Some states passed new laws allowing the death penalty for the rape of a child. In 2007, the Louisiana Supreme Court upheld the death sentence for Patrick Kennedy for the rape of his step-daughter, LOUISIANA v. KENNEDY (No. 05-KA-1981, May 22, 2007). Kennedy was convicted in 2003. However, Louisiana's law was struck down by the U.S. Supreme Court on June 25, 2008. See Kennedy v. Louisiana for more information. This decision also held that the death penalty would be disproportionate for any offense against an individual that did not involve death of the victim.
From the sum of it, some states are still thinking about death penalty for rape and then go on to think "okay, maybe rape of a woman isn't grounds for death but maybe if that person raped a child, yeah, that's cool! We can kill her."

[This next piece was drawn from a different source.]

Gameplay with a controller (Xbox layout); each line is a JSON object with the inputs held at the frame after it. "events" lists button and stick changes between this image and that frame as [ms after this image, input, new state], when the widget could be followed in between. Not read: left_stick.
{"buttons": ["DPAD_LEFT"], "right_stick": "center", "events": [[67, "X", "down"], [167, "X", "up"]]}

The "death penalty" mentality reminds me we haven't gotten pass the inquisition, nazi, WWars or any of those things.

The point is if I killed John and John came back, it would be logical not ethical but logical that John and John only would have the right to kill me and no one else.

Once you place the family, friends, strangers, government into the situation then it gets confusion....

but the family and friends had no choice in the matter. We-we- create the laws-our (American) government does. We do have a choice.

So it is considered "justified killing" and doing exactly opposite of what we are trying to promote. That's like when I was a kid and they had chewing gum cigarettes and they figure if kids chew on the cigs they won't get the real thing. Probably the same reason for porn, vapor products, businesses designed to "get you from not smoking" by letting you smoke in their sitting area.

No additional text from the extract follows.